Table 8 shows the prediction accuracy of the modified combined model composed of the LSTM model and XGBoost model as the baseline model, SVR model, and random forest model as the modified model and the modified reciprocal variance method under different modified ratios. It can be seen from
Table 8 that the root mean square error and average absolute error of the combined model composed of the LSTM model and XGBoost model via the reciprocal variance method are 4.131 and 2.581, respectively. When the correction ratio is 8%, the average absolute error of the modified combined model is 2.596, and with continuous improvement in the correction ratio, the average absolute error of the modified combined model reaches 2.603. Therefore, it can be obtained that the modified combined model composed of the LSTM model and XGBoost model via the reciprocal variance method can improve the fitting accuracy when the correction ratio is from 1% to 7% and when the correction ratio is from 8% to 10%, although the average absolute error of the modified combined model is slightly higher than that of the combined model (composed of the LSTM model and XGBoost model via the reciprocal variance method). However, the root mean square error of the modified combined model is still better than that of the combined model. To sum up, the modified reciprocal variance method can effectively improve the prediction accuracy of the model.
Figure 9 shows the comparison charts of the Changchun air quality index true value and XGBoost model test set, the Changchun air quality index true value and LSTM model test set, the Changchun air quality index true value and combined model (composed of XGBoost model and LSTM model) predicted value, and the Changchun air quality index true value and modified combined model (composed of XGBoost model and LSTM model) predicted value. From
Figure 9, it can be seen that the LSTM model, XGBoost model, combined model, and modified combined model all have a good fitting effect.

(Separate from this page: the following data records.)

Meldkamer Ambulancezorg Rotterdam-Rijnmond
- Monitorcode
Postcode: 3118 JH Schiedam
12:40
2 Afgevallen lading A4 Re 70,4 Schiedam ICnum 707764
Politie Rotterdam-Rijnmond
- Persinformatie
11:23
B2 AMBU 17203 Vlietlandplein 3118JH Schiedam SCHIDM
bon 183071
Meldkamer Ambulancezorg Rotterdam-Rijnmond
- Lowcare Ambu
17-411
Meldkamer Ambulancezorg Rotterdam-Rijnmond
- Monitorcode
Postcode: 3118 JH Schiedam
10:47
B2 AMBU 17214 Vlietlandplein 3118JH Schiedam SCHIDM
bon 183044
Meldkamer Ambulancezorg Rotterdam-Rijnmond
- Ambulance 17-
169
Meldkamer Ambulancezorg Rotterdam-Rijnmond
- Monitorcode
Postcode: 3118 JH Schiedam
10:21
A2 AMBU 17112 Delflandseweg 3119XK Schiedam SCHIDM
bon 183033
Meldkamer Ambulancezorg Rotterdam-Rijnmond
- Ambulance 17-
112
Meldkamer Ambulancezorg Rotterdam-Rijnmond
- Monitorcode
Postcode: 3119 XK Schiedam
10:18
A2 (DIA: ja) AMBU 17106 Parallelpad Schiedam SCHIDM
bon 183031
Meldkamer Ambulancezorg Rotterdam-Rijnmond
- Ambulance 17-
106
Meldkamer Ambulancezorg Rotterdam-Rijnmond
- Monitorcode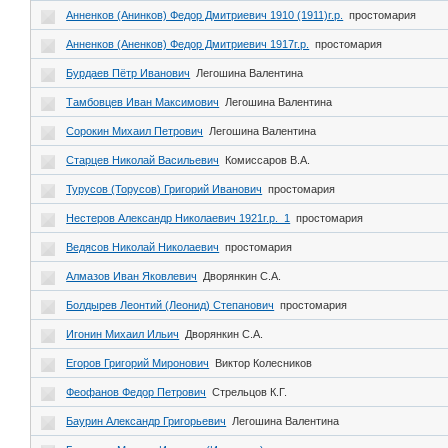
Анненков (Анинков) Федор Дмитриевич 1910 (1911)г.р.
простомария
Анненков (Аненков) Федор Дмитриевич 1917г.р.
простомария
Бурдаев Пётр Иванович
Легошина Валентина
Тамбовцев Иван Максимович
Легошина Валентина
Сорокин Михаил Петрович
Легошина Валентина
Старцев Николай Васильевич
Комиссаров В.А.
Турусов (Торусов) Григорий Иванович
простомария
Нестеров Александр Николаевич 1921г.р._1
простомария
Ведясов Николай Николаевич
простомария
Алмазов Иван Яковлевич
Дворянкин С.А.
Болдырев Леонтий (Леонид) Степанович
простомария
Игонин Михаил Ильич
Дворянкин С.А.
Егоров Григорий Миронович
Виктор Колесников
Феофанов Федор Петрович
Стрельцов К.Г.
Баурин Александр Григорьевич
Легошина Валентина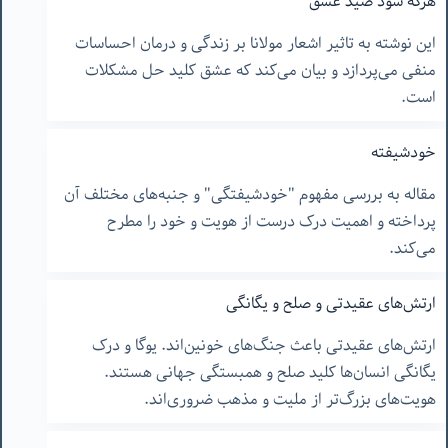
هرکه شود صید عشق
این نوشته به تاثیر اشعار مولانا بر زندگی و درمان احساسات
منفی می‌پردازد و بیان می‌کند که عشق کلید حل مشکلات
است.
خودشیفته
مقاله به بررسی مفهوم "خودشیفتگی" و جنبه‌های مختلف آن
پرداخته و اهمیت درک درست از هویت و خود را مطرح
می‌کند.
ارتش‌های عقیدتی و صلح و یگانگی
ارتش‌های عقیدتی باعث جنگ‌های خونین‌اند. یوگا و درک
یگانگی انسان‌ها کلید صلح و همبستگی جهانی هستند.
هویت‌های بزرگ‌تر از ملیت و مذهب ضروری‌اند.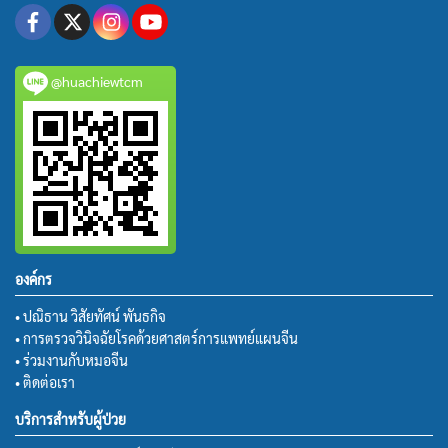
@huachiewtcm
องค์กร
• ปณิธาน วิสัยทัศน์ พันธกิจ
• การตรวจวินิจฉัยโรคด้วยศาสตร์การแพทย์แผนจีน
• ร่วมงานกับหมอจีน
• ติดต่อเรา
บริการสำหรับผู้ป่วย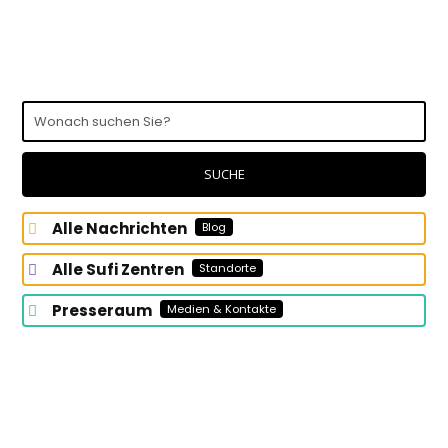
Wonach
suchen
Sie?
SUCHE
Alle Nachrichten
Blog
Alle Sufi Zentren
Standorte
Presseraum
Medien & Kontakte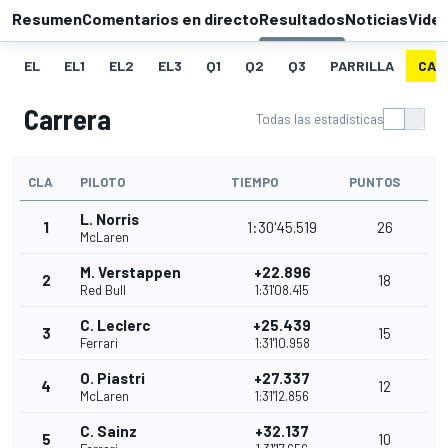
Resumen
Comentarios en directo
Resultados
Noticias
Vide
EL
EL1
EL2
EL3
Q1
Q2
Q3
PARRILLA
CAR
Carrera
Todas las estadísticas
CLA
PILOTO
TIEMPO
PUNTOS
L. Norris
1
1:30'45.519
26
McLaren
M. Verstappen
+22.896
2
18
Red Bull
1:31'08.415
C. Leclerc
+25.439
3
15
Ferrari
1:31'10.958
O. Piastri
+27.337
4
12
McLaren
1:31'12.856
C. Sainz
+32.137
5
10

Figure 9 shows the RMSE and MAE for the different models, where the modified combined model uses a correction ratio of 1%. As can be seen from
Figure 10, the combined model composed of the reciprocal variance method of the LSTM model and XGBoost model has a better prediction accuracy than the LSTM model and XGBoost model, and the modified combined model composed of the modified reciprocal variance method has a better prediction accuracy. Therefore, it can be concluded that the modified inverse variance method can effectively improve the prediction accuracy of the model under the condition that the correction proportion is 1%. To sum up, the modified inverse variance method proposed in this paper has a good effect.